Data warehouses have emerged in many industries during the past 15 years as a standard method for managing enterprise data.1 However, their adoption by healthcare organizations has been less pervasive, no doubt due to the complexity and heterogeneity of biomedical, operational, and clinical data.
Nevertheless, substantial progress has been made at organizations such as Intermountain Healthcare,2 who are building on their 30-year legacy of clinical decision support systems.

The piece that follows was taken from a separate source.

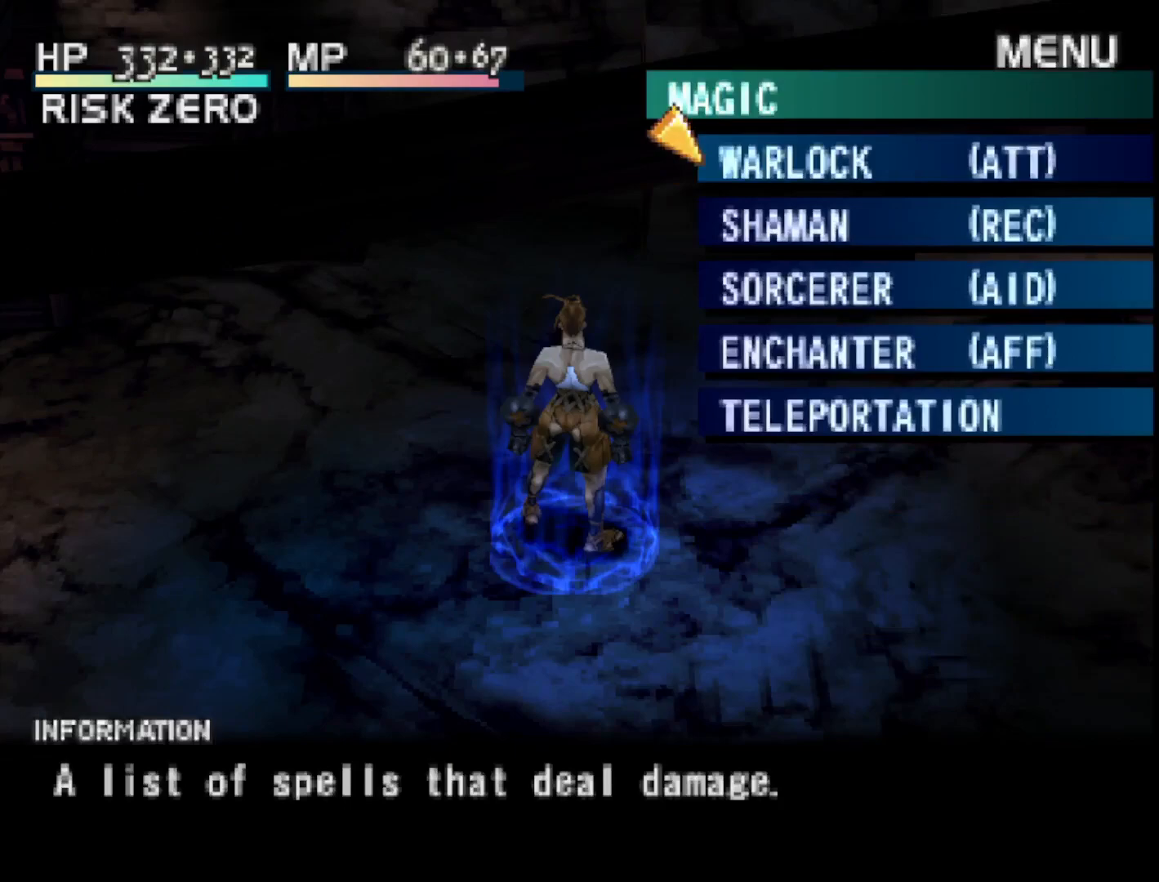
{"buttons": [], "right_stick": "center", "events": [[17, "DPAD_UP", "down"], [133, "DPAD_UP", "up"]]}
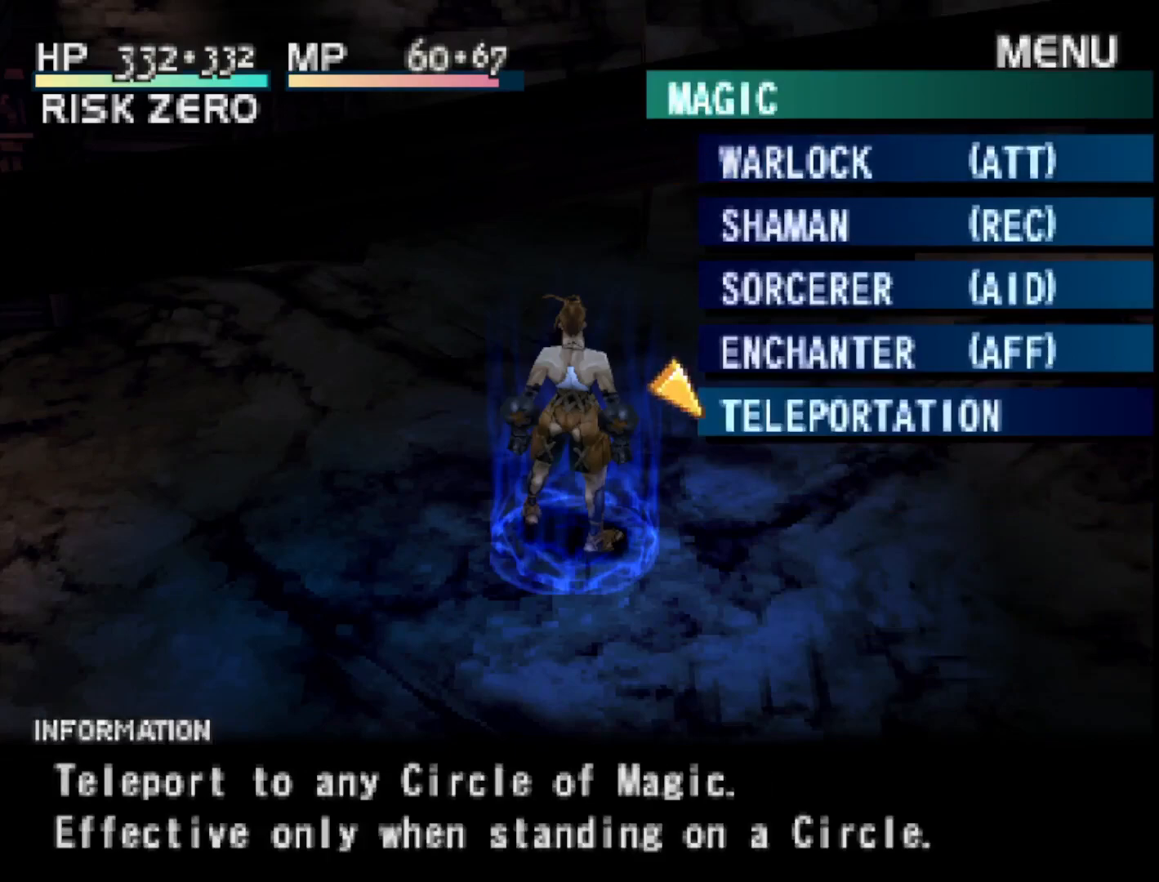
{"buttons": [], "right_stick": "center", "events": []}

Indeed, current development efforts at Intermountain include sophisticated modeling of data elements, composite concepts, and ‘detailed clinical models.’3 4
Similarly, the long tradition of COSTAR5 at the Massachusetts General Hospital has spawned a new generation of enterprise data warehousing optimized for translational research across the Harvard clinical communities.6 7
Most recently, a large multi-site effort has begun to integrate genomic data with high-throughput patient enrollment in an anonymized ‘non-human subject’ data model at Vanderbilt.8 This database, together with Marshfield Clinic, Northwestern, Group Health of Puget Sound, and Mayo Clinic, are engaged in an ongoing project to algorithmically define clinical phenotype from electronic records and clinical warehouses as part of the eMERGE9 (electronic Medical Records and Genomics) consortium, funded by NHGRI.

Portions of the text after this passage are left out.